* Last week, the Open Society Justice Initiative released a report calling for greater whistle blower protection at the ECCC and urging donors to demand additional anti-corruption reforms. Despite progress in other areas of the Khmer Rouge tribunal's operations, "the ECCC's struggle to address concerns about corruption poses a serious and potentially fatal problem for the court," according to the report.
I found the most interesting element of OSJI's report to be commentary on the corruption allegations recently investigated by the UN. While little information has been made public about the allegations, OSJI writes that the "UN's Office of Internal Oversight Services (OIOS) reviewed those claims and reportedly found them credible. By mid-September, the OIOS had transmitted a confidential report to the Cambodian government, apparently recommending that it conduct an investigation."
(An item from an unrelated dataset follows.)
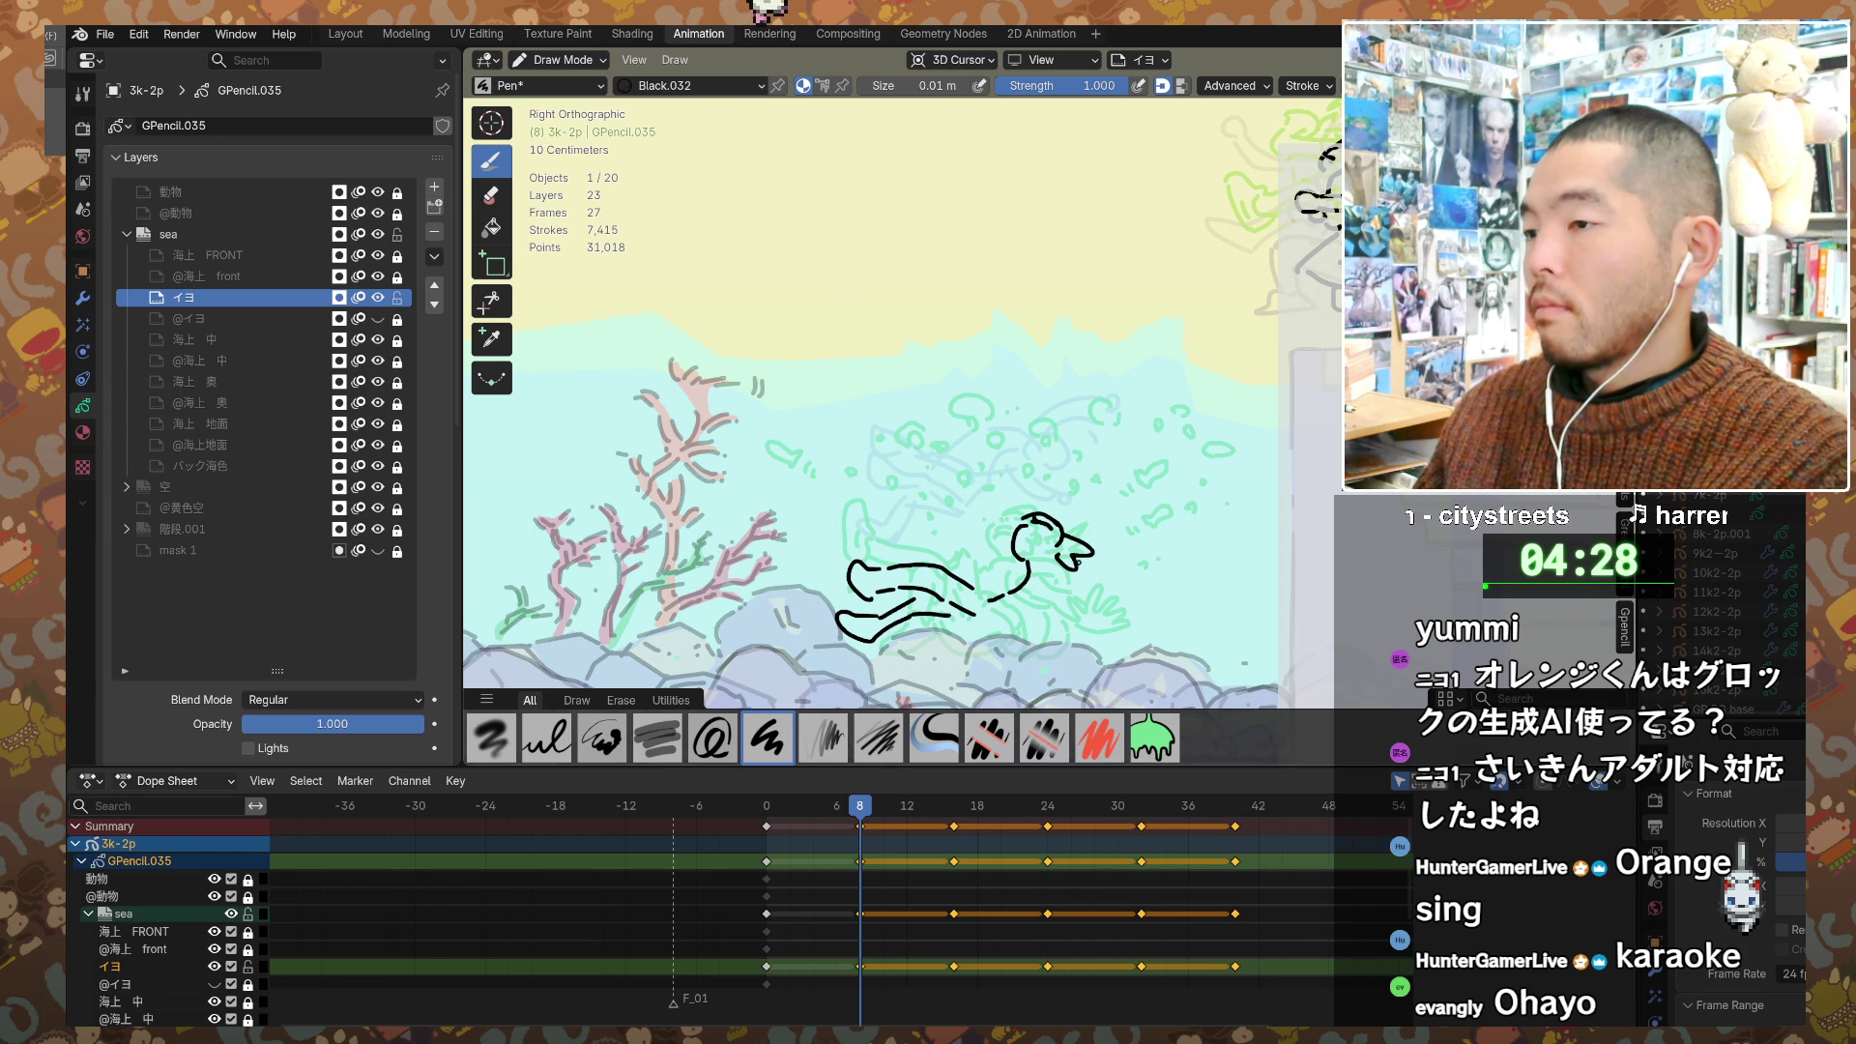
{"action": "left_click_drag", "start_coordinate": [1100, 578], "coordinate": [1102, 596]}
{"action": "left_click_drag", "start_coordinate": [1075, 586], "coordinate": [1067, 592]}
The UN does not have the authority to conduct an investigation on its own. But, despite receiving the UN's report, the Cambodian government has taken no public action and "the Cambodian government's overt hostility is worrisome," OSJI writes.
* The court recently rejected a request from Ieng Sary's lawyers to make submissions related to Joint Criminal Enterprise.
* Attorneys for Khieu Samphan have withdrawn their appeal against provisional detention after the court insisted on deciding the matter without an oral hearing. An April hearing was abruptly adjourned when attorney Jacques Verges refused to participate because his client's entire case filed had not been translated into French. Verges is continuing to push for complete translation.